(Collected data)
==================================================
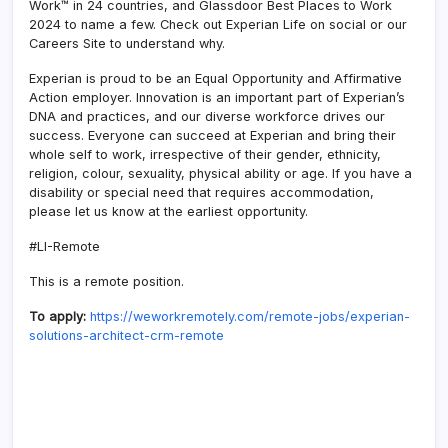
Work™ in 24 countries, and Glassdoor Best Places to Work
2024 to name a few. Check out Experian Life on social or our
Careers Site to understand why.
Experian is proud to be an Equal Opportunity and Affirmative
Action employer. Innovation is an important part of Experian’s
DNA and practices, and our diverse workforce drives our
success. Everyone can succeed at Experian and bring their
whole self to work, irrespective of their gender, ethnicity,
religion, colour, sexuality, physical ability or age. If you have a
disability or special need that requires accommodation,
please let us know at the earliest opportunity.
#LI-Remote
This is a remote position.
To apply:
https://weworkremotely.com/remote-jobs/experian-
solutions-architect-crm-remote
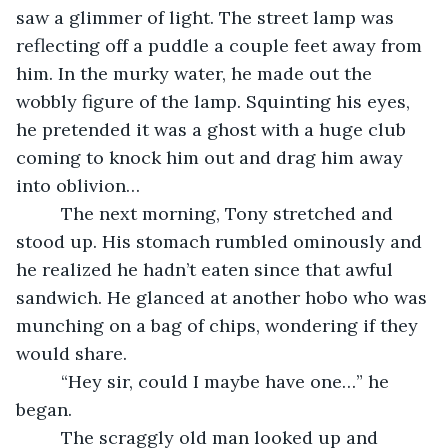
saw a glimmer of light. The street lamp was 
reflecting off a puddle a couple feet away from 
him. In the murky water, he made out the 
wobbly figure of the lamp. Squinting his eyes, 
he pretended it was a ghost with a huge club 
coming to knock him out and drag him away 
into oblivion…
     The next morning, Tony stretched and 
stood up. His stomach rumbled ominously and 
he realized he hadn’t eaten since that awful 
sandwich. He glanced at another hobo who was 
munching on a bag of chips, wondering if they 
would share.
     “Hey sir, could I maybe have one…” he 
began.
     The scraggly old man looked up and 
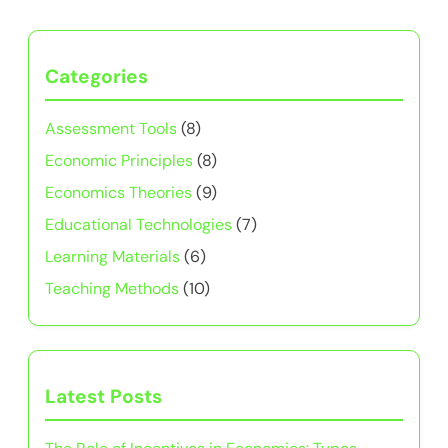
Categories
Assessment Tools
(8)
Economic Principles
(8)
Economics Theories
(9)
Educational Technologies
(7)
Learning Materials
(6)
Teaching Methods
(10)
Latest Posts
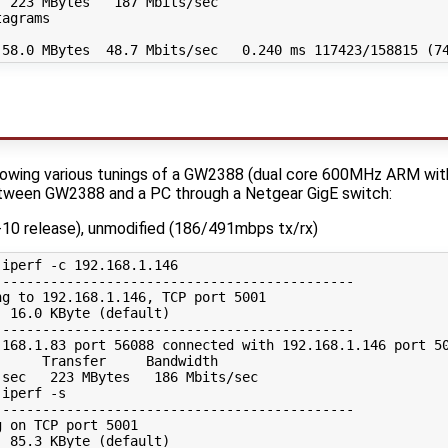
 223 MBytes   187 Mbits/sec

agrams

wing various tunings of a GW2388 (dual core 600MHz ARM with d
tween GW2388 and a PC through a Netgear GigE switch:
2-10 release), unmodified (186/491mbps tx/rx)
iperf -c 192.168.1.146

--------------------------------------------

g to 192.168.1.146, TCP port 5001

 16.0 KByte (default)

--------------------------------------------

.168.1.83 port 56088 connected with 192.168.1.146 port 50
     Transfer     Bandwidth

sec   223 MBytes   186 Mbits/sec

iperf -s

--------------------------------------------

 on TCP port 5001

 85.3 KByte (default)
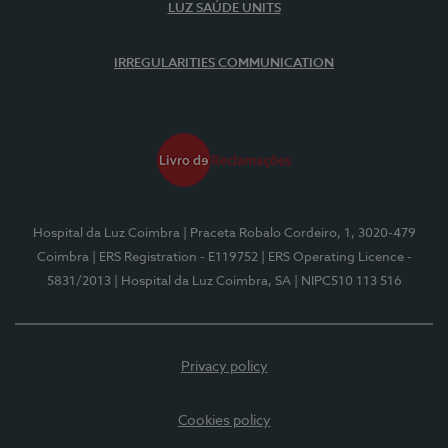
LUZ SAÚDE UNITS
IRREGULARITIES COMMUNICATION
Hospital da Luz Coimbra
| Praceta Robalo Cordeiro, 1, 3020-479
Coimbra
| ERS Registration - E119752
| ERS Operating Licence -
5831/2013
| Hospital da Luz Coimbra, SA
| NIPC510 113 516
Privacy policy
Cookies policy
==================================================
- Work instructions
Rewrite all of the material above, switching every "lamp" to "lantern" and keeping everything else the same. Leave the pictures out.

- Exercise output
Work™ in 24 countries, and Glassdoor Best Places to Work
2024 to name a few. Check out Experian Life on social or our
Careers Site to understand why.
Experian is proud to be an Equal Opportunity and Affirmative
Action employer. Innovation is an important part of Experian’s
DNA and practices, and our diverse workforce drives our
success. Everyone can succeed at Experian and bring their
whole self to work, irrespective of their gender, ethnicity,
religion, colour, sexuality, physical ability or age. If you have a
disability or special need that requires accommodation,
please let us know at the earliest opportunity.
#LI-Remote
This is a remote position.
To apply:
https://weworkremotely.com/remote-jobs/experian-
solutions-architect-crm-remote
saw a glimmer of light. The street lantern was 
reflecting off a puddle a couple feet away from 
him. In the murky water, he made out the 
wobbly figure of the lantern. Squinting his eyes, 
he pretended it was a ghost with a huge club 
coming to knock him out and drag him away 
into oblivion…
     The next morning, Tony stretched and 
stood up. His stomach rumbled ominously and 
he realized he hadn’t eaten since that awful 
sandwich. He glanced at another hobo who was 
munching on a bag of chips, wondering if they 
would share.
     “Hey sir, could I maybe have one…” he 
began.
     The scraggly old man looked up and 
Categories
Assessment Tools
(8)
Economic Principles
(8)
Economics Theories
(9)
Educational Technologies
(7)
Learning Materials
(6)
Teaching Methods
(10)
Latest Posts
 223 MBytes   187 Mbits/sec

agrams

wing various tunings of a GW2388 (dual core 600MHz ARM with d
tween GW2388 and a PC through a Netgear GigE switch:
2-10 release), unmodified (186/491mbps tx/rx)
iperf -c 192.168.1.146

--------------------------------------------

g to 192.168.1.146, TCP port 5001

 16.0 KByte (default)

--------------------------------------------

.168.1.83 port 56088 connected with 192.168.1.146 port 50
     Transfer     Bandwidth

sec   223 MBytes   186 Mbits/sec

iperf -s

--------------------------------------------

 on TCP port 5001

 85.3 KByte (default)
LUZ SAÚDE UNITS
IRREGULARITIES COMMUNICATION
Hospital da Luz Coimbra
| Praceta Robalo Cordeiro, 1, 3020-479
Coimbra
| ERS Registration - E119752
| ERS Operating Licence -
5831/2013
| Hospital da Luz Coimbra, SA
| NIPC510 113 516
Privacy policy
Cookies policy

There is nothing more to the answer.